En règle générale, les récessions surviennent après des périodes de croissance économique. Plusieurs facteurs peuvent être à l’origine des récessions, notamment :

  • l’inflation,
  • les troubles politiques
  • et la réduction des dépenses.

Certaines récessions sont légères tandis que d’autres sont graves. Les événements qui surviennent au cours d’une récession ne sont pas positifs : les pertes d’emploi, l’augmentation du chômage et les baisses de production accompagnent souvent les récessions.

Lors d’une récession, il y a également une diminution générale de la demande de biens et de services, ce qui entraîne un ralentissement de la croissance économique. Cela peut provoquer une baisse des bénéfices pour les entreprises, poussant certaines d’entre elles à réduire leurs dépenses en licenciant des employés ou en limitant les investissements.

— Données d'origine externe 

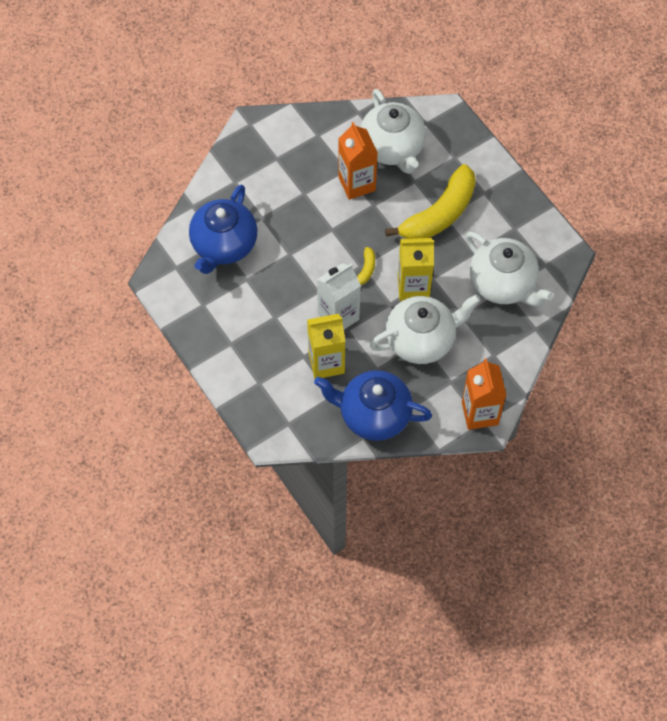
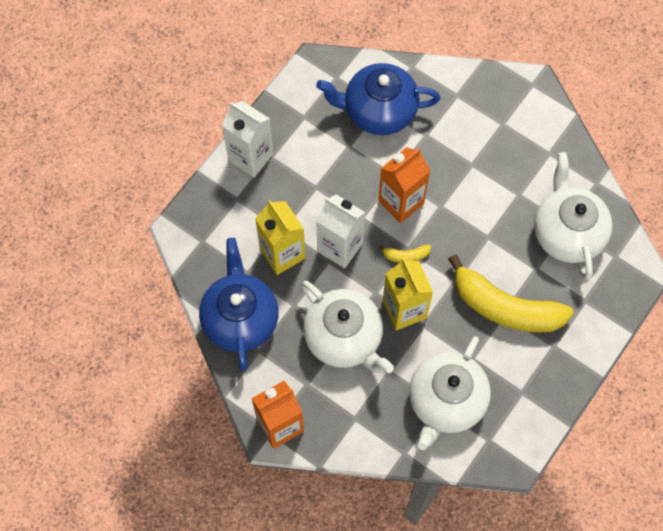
camera: 70 degrees right, 5 degrees up
(224, 359) = (250, 157): none -> white carton
(357, 184) = (506, 211): orange carton -> orange carton (401, 202)
(392, 148) = (567, 232): white teapot -> white teapot turned 120 degrees clockwise

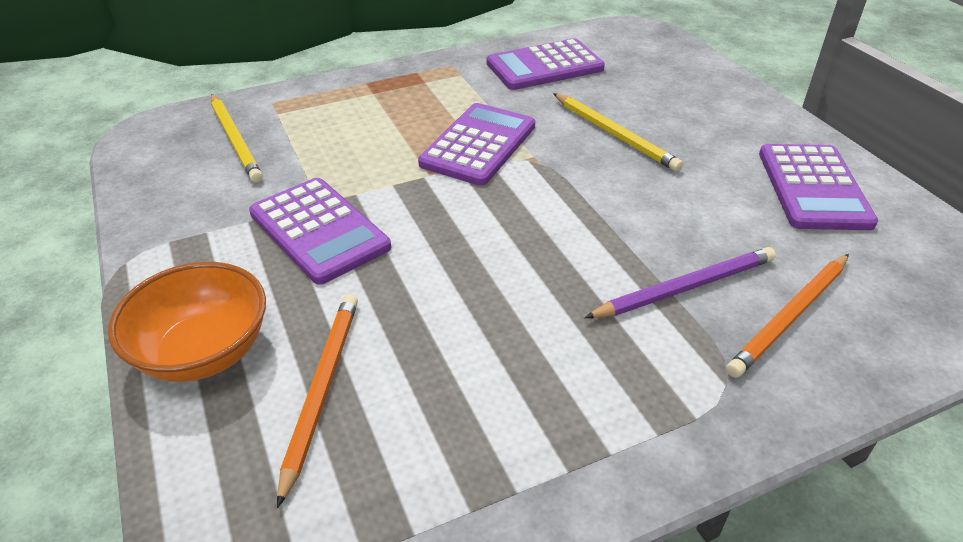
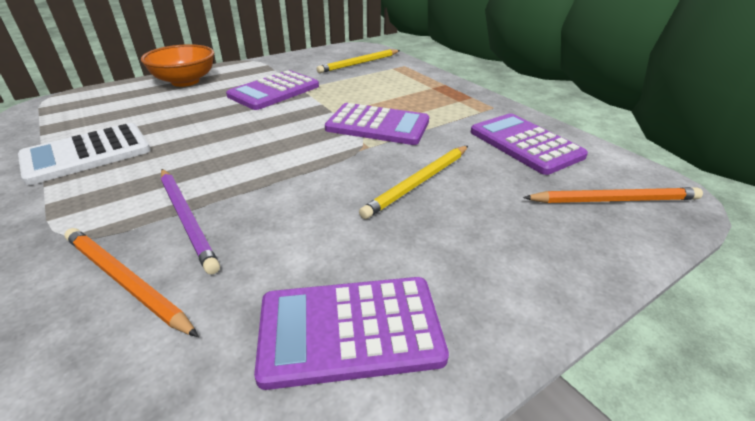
camera: 80 degrees right, 5 degrees down
(321, 390) = (147, 106): orange pencil -> orange pencil (613, 200)
(511, 428) = (87, 154): none -> white calculator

De plus, la confiance des consommateurs et des entreprises peut être sérieusement ébranlée, ce qui accentue encore le ralentissement de l’économie. En effet, face à l’incertitude économique, les consommateurs sont plus susceptibles d’épargner plutôt que de dépenser, et les entreprises sont réticentes à investir dans de nouveaux projets ou produits.

Les investissements étrangers peuvent également diminuer pendant une récession, car les investisseurs ont tendance à privilégier les marchés plus stables. Cela peut avoir un impact négatif sur la valeur de la monnaie d’un pays et aggraver les problèmes économiques existants.

Enfin, pendant une récession, le gouvernement peut intervenir pour tenter de stimuler l’économie. Ces interventions peuvent prendre différentes formes, allant de la réduction des taux d’intérêt pour encourager les emprunts et les dépenses, à l’augmentation des dépenses publiques pour stimuler la demande et créer de l’emploi.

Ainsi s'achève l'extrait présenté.